Tous les ans, un compte rendu comporte l’ensemble des données techniques de l’opération, le contexte, ainsi que la liste des chasseurs. Il est adressé aux autorités compétentes, aux élus locaux, à l’ensemble des participants et au comité consultatif de la réserve.
Les leçons
Trois points importants sont à retenir :
- la gestion de l’interface administrative est assez lourde. Il est nécessaire d’obtenir l’arrêté préfectoral suffisamment tôt,
- les premières battues ont été très mal perçues. L’opération a fait l’objet de nombreux articles, tracts et courriers très critiques, de coups de téléphone anonymes… Le Parc n’était pas reconnu comme interlocuteur valable pour s’occuper des problèmes cynégétiques. Les compliments ont désormais remplacé les critiques,
- la reconduction annuelle de l’opération demande un investissement important en temps et en effort de formation de l’animateur de l’opération.

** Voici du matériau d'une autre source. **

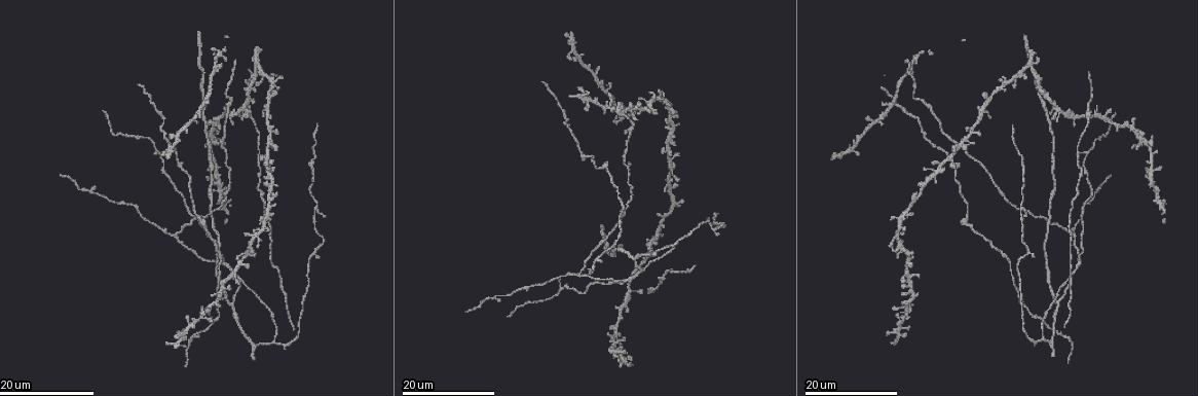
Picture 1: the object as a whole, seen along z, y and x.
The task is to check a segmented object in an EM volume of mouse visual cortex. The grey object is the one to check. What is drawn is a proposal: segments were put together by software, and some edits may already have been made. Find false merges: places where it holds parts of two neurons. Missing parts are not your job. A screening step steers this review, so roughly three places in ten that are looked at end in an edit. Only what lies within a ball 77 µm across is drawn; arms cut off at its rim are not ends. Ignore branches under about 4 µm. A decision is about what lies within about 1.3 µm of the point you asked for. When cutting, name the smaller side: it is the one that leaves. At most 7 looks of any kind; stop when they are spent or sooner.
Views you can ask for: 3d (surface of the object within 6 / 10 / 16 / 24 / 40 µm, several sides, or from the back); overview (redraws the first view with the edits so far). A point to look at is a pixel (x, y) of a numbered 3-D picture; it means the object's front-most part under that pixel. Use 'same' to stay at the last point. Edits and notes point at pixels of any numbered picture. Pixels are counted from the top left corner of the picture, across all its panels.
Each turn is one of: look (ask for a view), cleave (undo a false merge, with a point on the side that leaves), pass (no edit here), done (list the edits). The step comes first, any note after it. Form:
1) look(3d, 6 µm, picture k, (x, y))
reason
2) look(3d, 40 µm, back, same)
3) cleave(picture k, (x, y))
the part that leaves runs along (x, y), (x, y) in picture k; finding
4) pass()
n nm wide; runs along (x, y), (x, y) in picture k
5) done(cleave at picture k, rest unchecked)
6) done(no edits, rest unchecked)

look(3d, 24 µm, picture 1, (1041, 320))
side arm on a straight run

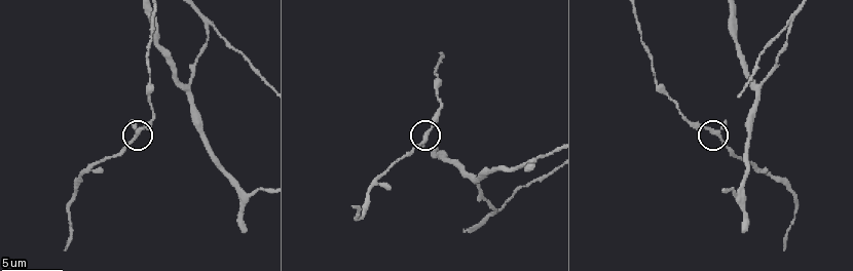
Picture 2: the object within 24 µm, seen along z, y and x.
look(3d, 10 µm, picture 2, (424, 136))
closer look

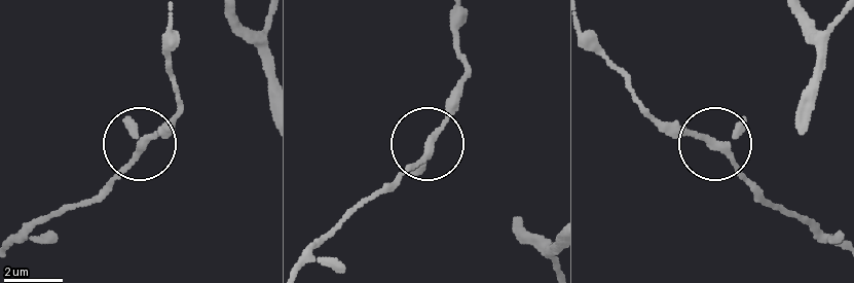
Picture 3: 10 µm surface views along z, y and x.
pass()
3 arms; one neuron here

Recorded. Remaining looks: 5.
look(3d, 24 µm, picture 1, (576, 273))
branch point

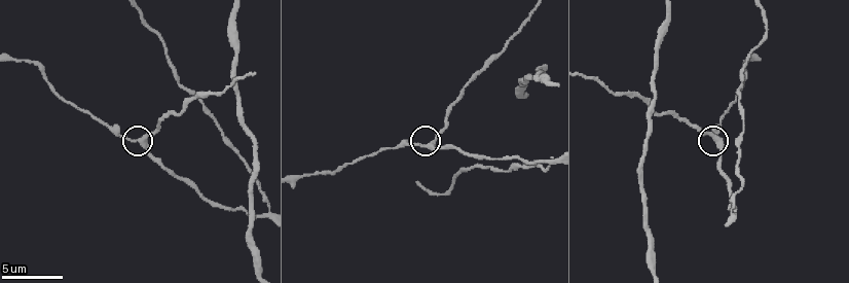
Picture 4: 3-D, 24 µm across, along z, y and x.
look(3d, 10 µm, picture 4, (718, 139))

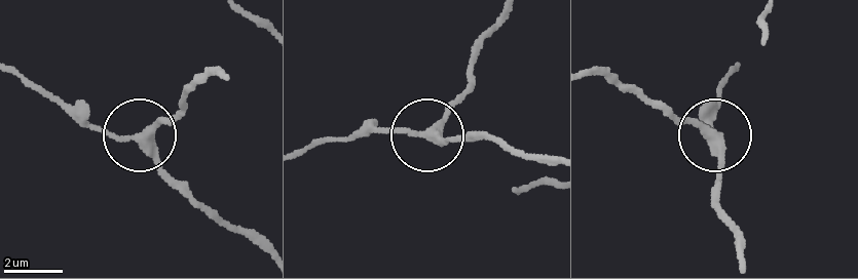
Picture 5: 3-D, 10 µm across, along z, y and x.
pass()
290 nm wide; runs along (551, 163), (484, 141), (353, 133) in picture 5; all the same neuron

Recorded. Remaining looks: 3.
look(3d, 16 µm, picture 1, (670, 249))
narrows sharply

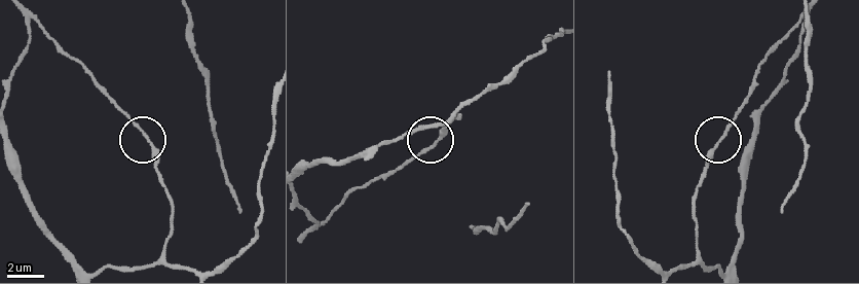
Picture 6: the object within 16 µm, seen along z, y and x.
look(3d, 10 µm, picture 6, (723, 136))
zoom in

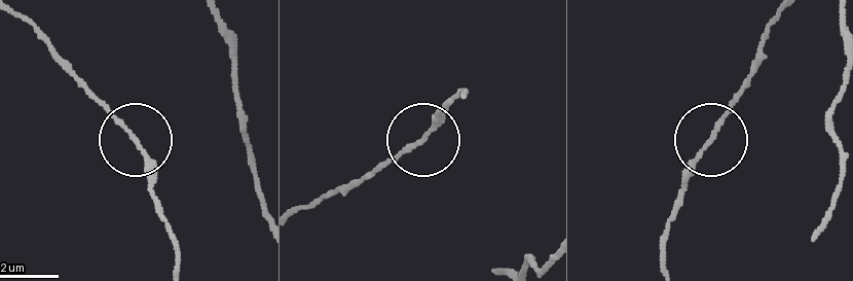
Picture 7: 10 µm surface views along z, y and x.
pass()
one neuron here

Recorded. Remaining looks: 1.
look(3d, 10 µm, picture 4, (731, 209))
small branch off a trunk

Les conditions de la réussite reposent sur la qualité des relations humaines, sur la communication et aussi sur la solidité technique, juridique et psychologique du projet. Il convient de rester ferme sur l’objectif final, sachant qu’une faute dans le parcours peut mettre à mal un pan entier de la politique d’aménagement du Parc, en particulier dans le milieu sensible de la chasse.